AIM OF THE EXERCISE
All of the entries need to be set down exactly as they read.

Saved data entries
===============

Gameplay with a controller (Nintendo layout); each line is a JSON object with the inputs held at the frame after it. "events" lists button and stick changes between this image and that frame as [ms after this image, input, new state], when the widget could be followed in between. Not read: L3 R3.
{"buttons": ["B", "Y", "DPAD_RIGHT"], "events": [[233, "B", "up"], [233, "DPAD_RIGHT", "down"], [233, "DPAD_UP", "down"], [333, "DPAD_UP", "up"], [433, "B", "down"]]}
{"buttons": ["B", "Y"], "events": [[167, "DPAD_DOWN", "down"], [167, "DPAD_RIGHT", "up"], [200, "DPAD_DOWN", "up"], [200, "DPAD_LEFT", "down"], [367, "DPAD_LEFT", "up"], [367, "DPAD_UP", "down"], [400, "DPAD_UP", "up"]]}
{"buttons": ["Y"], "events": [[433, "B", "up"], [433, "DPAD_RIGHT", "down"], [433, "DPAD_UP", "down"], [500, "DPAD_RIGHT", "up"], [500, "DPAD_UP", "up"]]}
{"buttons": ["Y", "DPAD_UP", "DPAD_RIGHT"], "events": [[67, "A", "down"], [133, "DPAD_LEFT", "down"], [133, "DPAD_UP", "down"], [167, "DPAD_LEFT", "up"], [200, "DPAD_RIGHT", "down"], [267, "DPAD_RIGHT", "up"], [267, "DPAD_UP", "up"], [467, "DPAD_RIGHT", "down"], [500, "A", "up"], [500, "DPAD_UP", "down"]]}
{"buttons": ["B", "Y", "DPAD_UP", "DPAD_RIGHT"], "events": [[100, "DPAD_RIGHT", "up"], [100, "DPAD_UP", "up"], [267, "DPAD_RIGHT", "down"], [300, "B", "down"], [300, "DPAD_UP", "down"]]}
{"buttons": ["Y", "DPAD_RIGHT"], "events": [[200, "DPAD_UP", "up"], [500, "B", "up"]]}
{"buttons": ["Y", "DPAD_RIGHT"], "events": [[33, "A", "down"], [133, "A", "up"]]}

===============

SOLUTION
Gameplay with a controller (Nintendo layout); each line is a JSON object with the inputs held at the frame after it. "events" lists button and stick changes between this image and that frame as [ms after this image, input, new state], when the widget could be followed in between. Not read: L3 R3.
{"buttons": ["B", "Y", "DPAD_RIGHT"], "events": [[233, "B", "up"], [233, "DPAD_RIGHT", "down"], [233, "DPAD_UP", "down"], [333, "DPAD_UP", "up"], [433, "B", "down"]]}
{"buttons": ["B", "Y"], "events": [[167, "DPAD_DOWN", "down"], [167, "DPAD_RIGHT", "up"], [200, "DPAD_DOWN", "up"], [200, "DPAD_LEFT", "down"], [367, "DPAD_LEFT", "up"], [367, "DPAD_UP", "down"], [400, "DPAD_UP", "up"]]}
{"buttons": ["Y"], "events": [[433, "B", "up"], [433, "DPAD_RIGHT", "down"], [433, "DPAD_UP", "down"], [500, "DPAD_RIGHT", "up"], [500, "DPAD_UP", "up"]]}
{"buttons": ["Y", "DPAD_UP", "DPAD_RIGHT"], "events": [[67, "A", "down"], [133, "DPAD_LEFT", "down"], [133, "DPAD_UP", "down"], [167, "DPAD_LEFT", "up"], [200, "DPAD_RIGHT", "down"], [267, "DPAD_RIGHT", "up"], [267, "DPAD_UP", "up"], [467, "DPAD_RIGHT", "down"], [500, "A", "up"], [500, "DPAD_UP", "down"]]}
{"buttons": ["B", "Y", "DPAD_UP", "DPAD_RIGHT"], "events": [[100, "DPAD_RIGHT", "up"], [100, "DPAD_UP", "up"], [267, "DPAD_RIGHT", "down"], [300, "B", "down"], [300, "DPAD_UP", "down"]]}
{"buttons": ["Y", "DPAD_RIGHT"], "events": [[200, "DPAD_UP", "up"], [500, "B", "up"]]}
{"buttons": ["Y", "DPAD_RIGHT"], "events": [[33, "A", "down"], [133, "A", "up"]]}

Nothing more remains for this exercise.